During a recent session of princess school, Princess Jackie, one of the young adult princesses employed by Once Upon a Time, was mentoring a young pupil on the use of elbow-length gloves when another pupil called out in distress.
"I don't know how to walk," young Daiva Scovil said, swaggering around in child-size high heel shoes.
"You'll learn," the princess said, flashing her calm, sparkling princess smile. "It's not hard at all. It's all about balance."
After a brief course in ballroom dance, during which some pupils discover that the best way to dance like a princess is to remove the shoes, tea is served in the chandeliered dining room. Gloves come off, napkins go in laps and the princesses-in-training learn a cardinal rule for tea time: "Pinkies up, please."
The soon-to-be princesses drink only magic fairy tea, which some compare to orangeade.
"Oh, you're in for such a treat, my love," Read recently told a pupil who was experiencing the tea for the first time. "Magic fairy tea gives you magical dreams, and you can be anyone you want in your dreams."
The soon-to-be princesses generally spend a good portion of tea time quizzing the visiting princess about life on the other side of coronation. Before initiating them into princessdom with a kiss on each cheek, she impresses upon them that good manners are part of the package deal.
"There's a sense of reality to it," Read said. "Princesses are respectful of their parents, and princesses treat everyone with kindness."

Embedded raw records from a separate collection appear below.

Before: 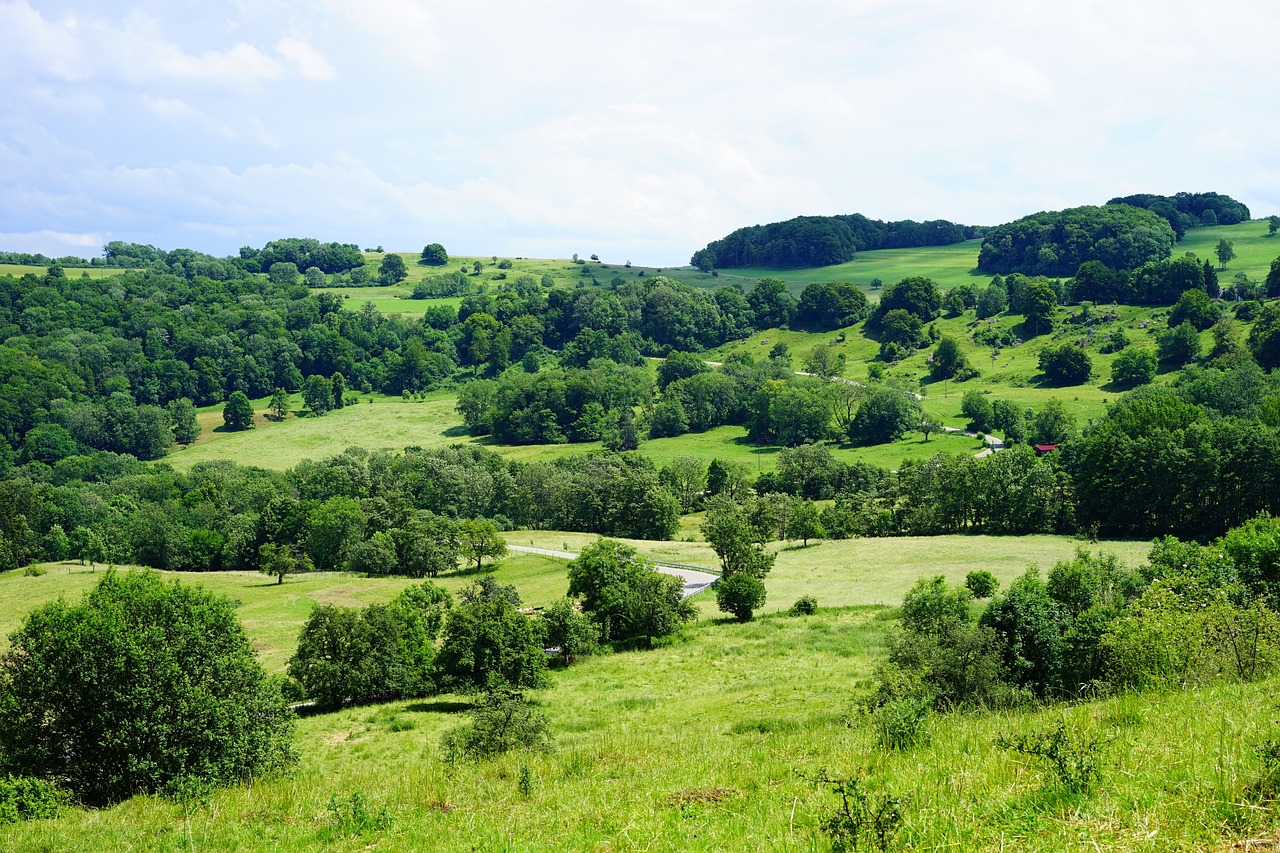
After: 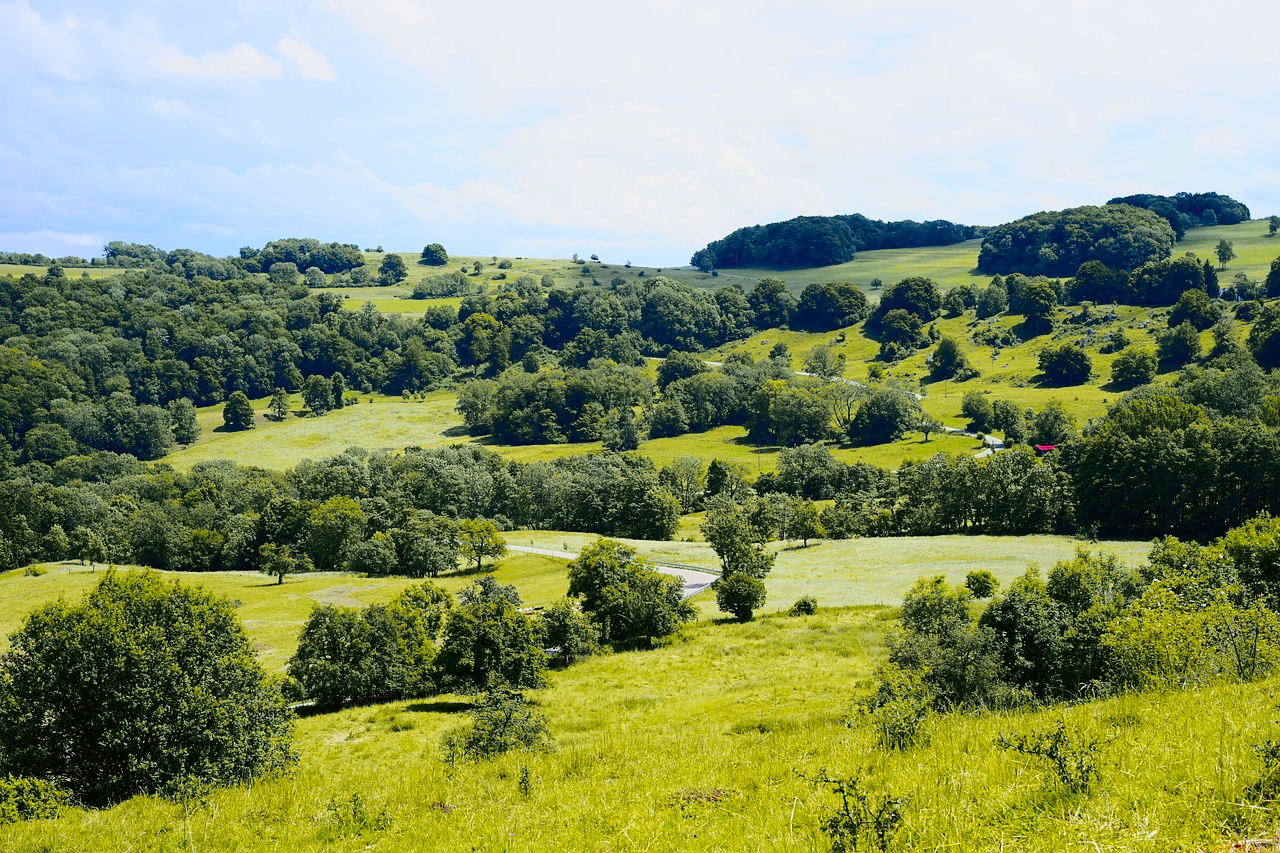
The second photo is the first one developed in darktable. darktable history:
tone curve: curves: ch0 [(0, 0) (0.23, 0.189) (0.486, 0.52) (0.822, 0.825) (0.994, 0.955)]; ch1 [(0, 0) (0.226, 0.261) (0.379, 0.442) (0.469, 0.468) (0.495, 0.498) (0.514, 0.509) (0.561, 0.603) (0.59, 0.656) (1, 1)]; ch2 [(0, 0) (0.269, 0.299) (0.459, 0.43) (0.498, 0.5) (0.523, 0.52) (0.586, 0.569) (0.635, 0.617) (0.659, 0.681) (0.718, 0.764) (1, 1)], color space Lab, independent channels, preserve colors none
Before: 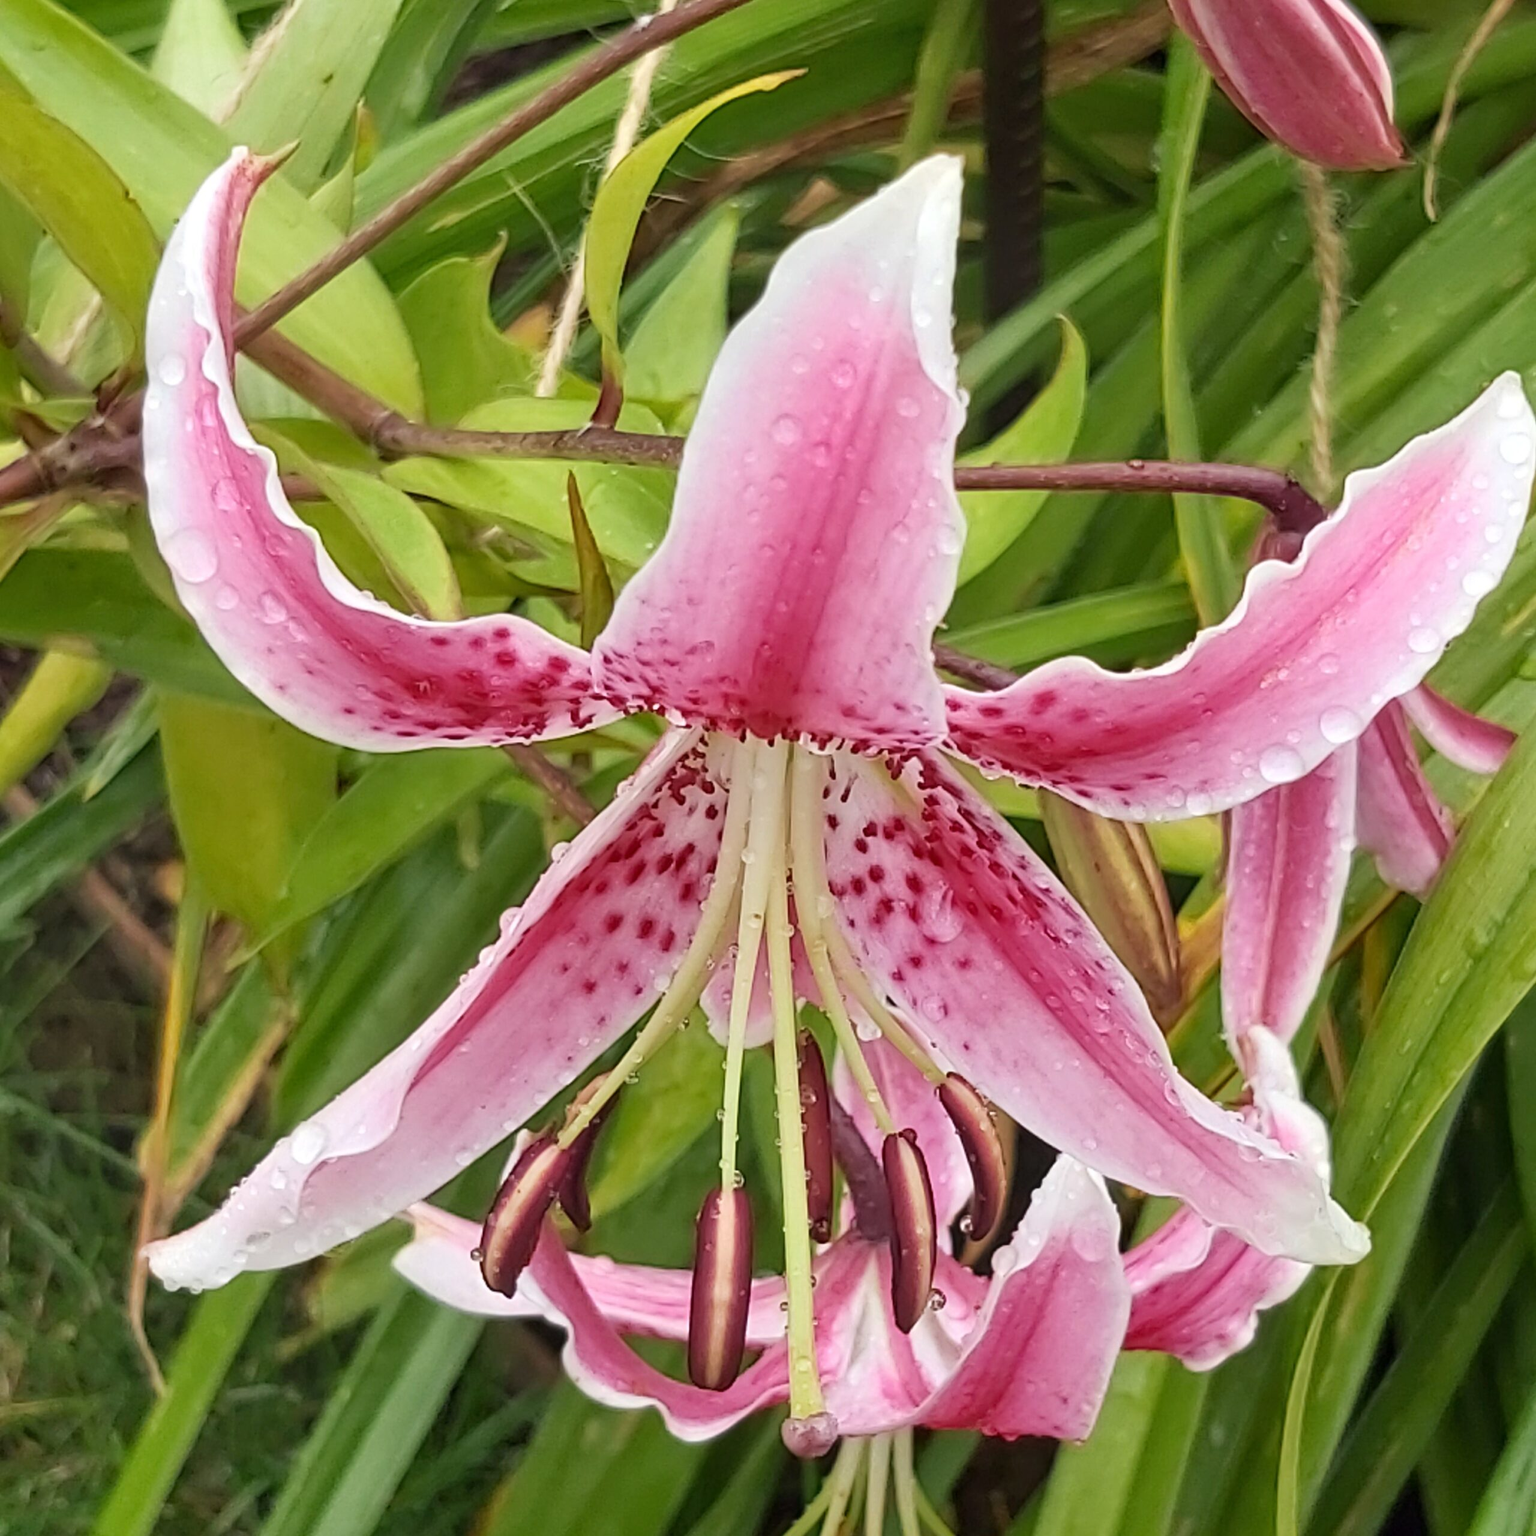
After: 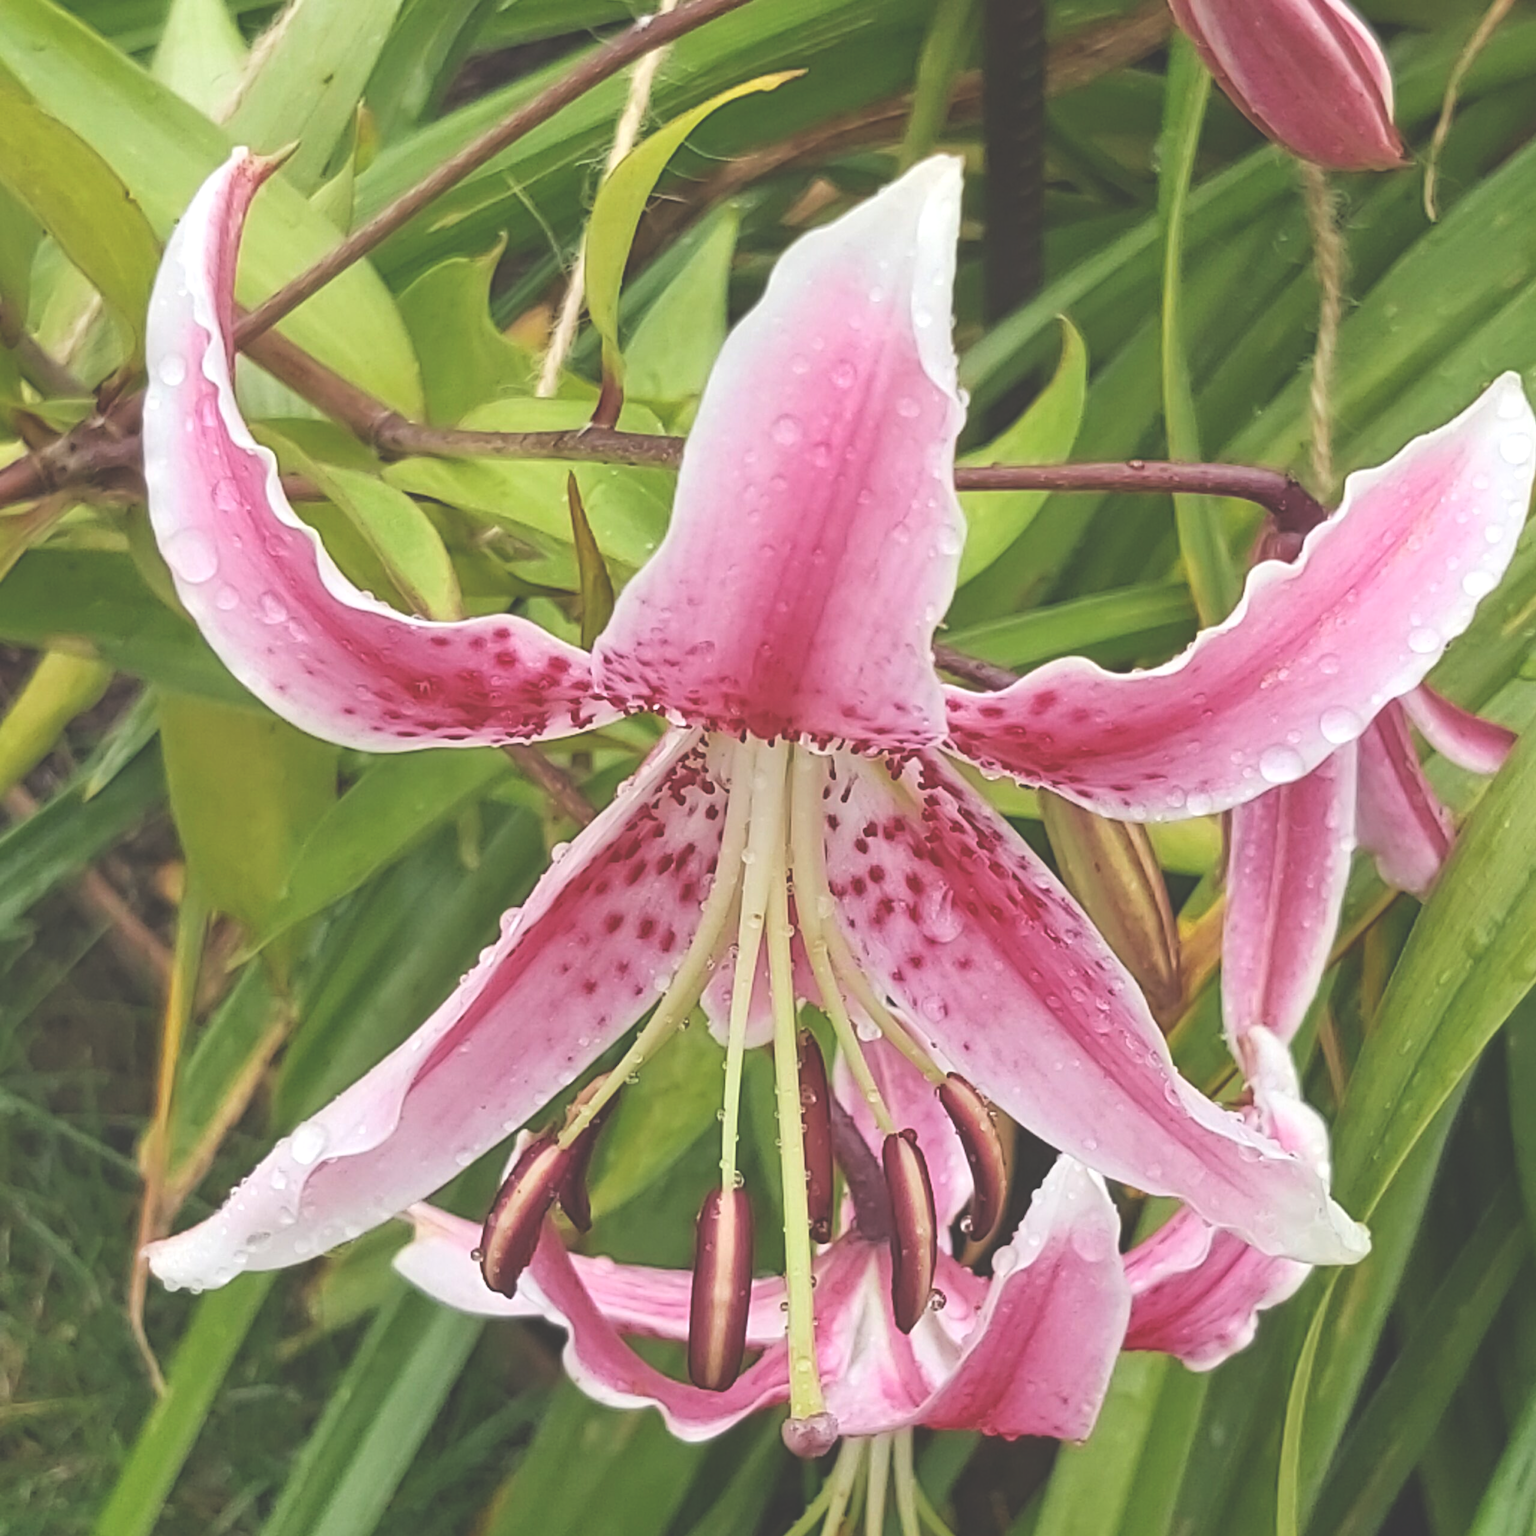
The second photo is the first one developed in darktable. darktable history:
exposure: black level correction -0.039, exposure 0.062 EV, compensate highlight preservation false
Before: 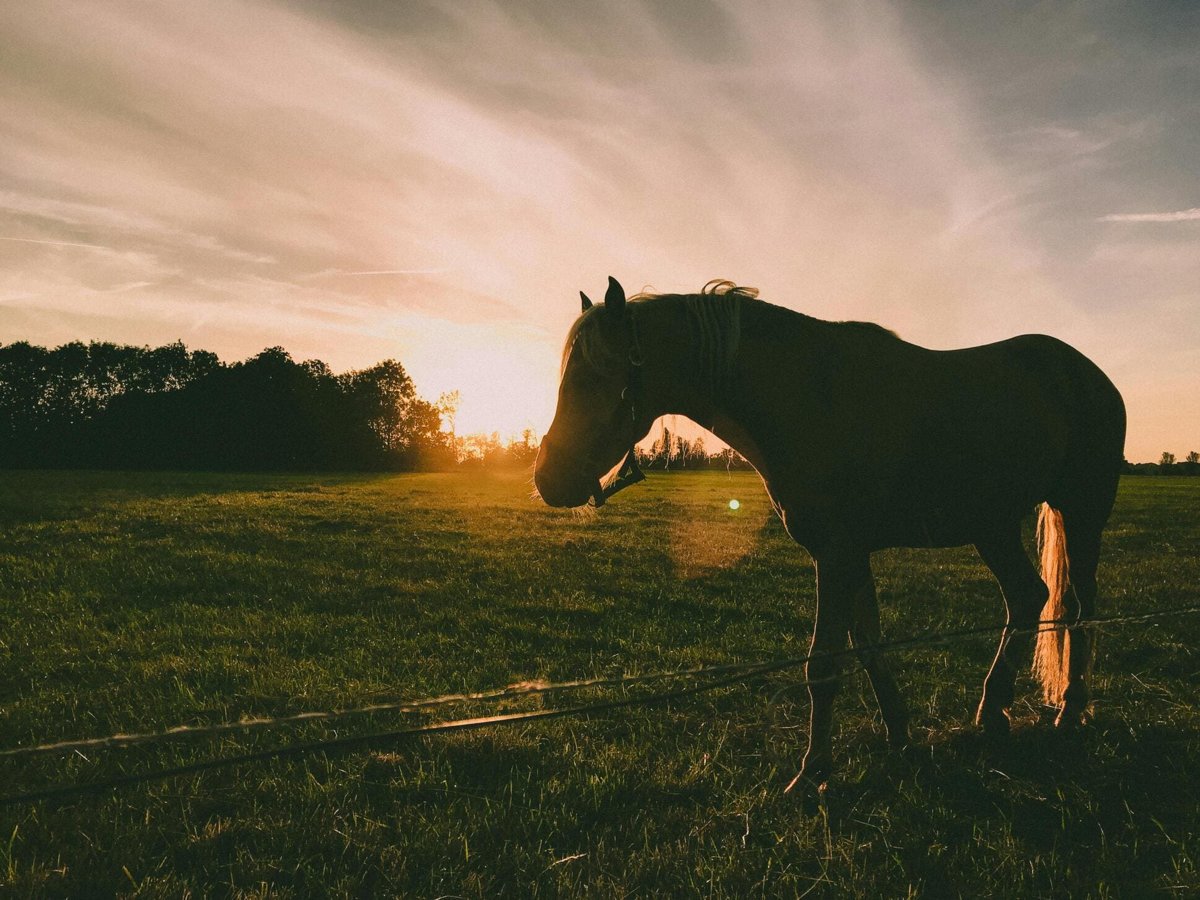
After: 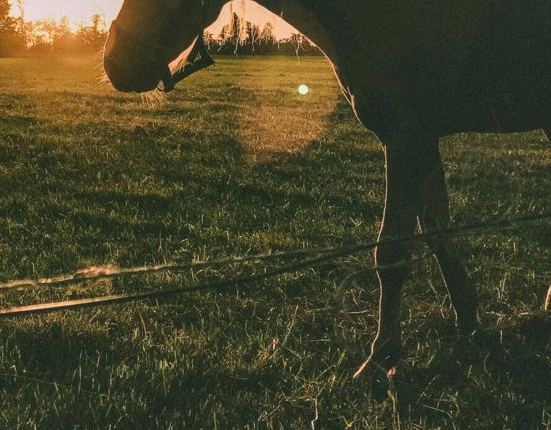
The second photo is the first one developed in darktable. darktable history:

Read said that though her princess school is mostly for fun, it's also meant to encourage children to exhibit social graces, follow their dreams in life and always exercise their imaginations.
"Real-life princesses play soccer, do well in math and also dress up and have tea parties and have a magical edge," she said.
In addition to princess training, Once Upon a Time will continue to offer parties appropriate for princesses and knights at its new office, etiquette classes and makeover parties for the older princesses, who are generally ages 8 through 13.
In addition, it will continue to offer weeklong summer camps with historical themes and costumes, including a Victorian camp that features social graces from the period, a Japanese camp that features chopstick etiquette and flower arranging, a colonial camp and a camp featuring women of historical significance.
Once Upon a Time will hold a grand-opening celebration 1 to 6 p.m. April 8. Festivities will include free play and dress up and a chance to meet the visiting princesses.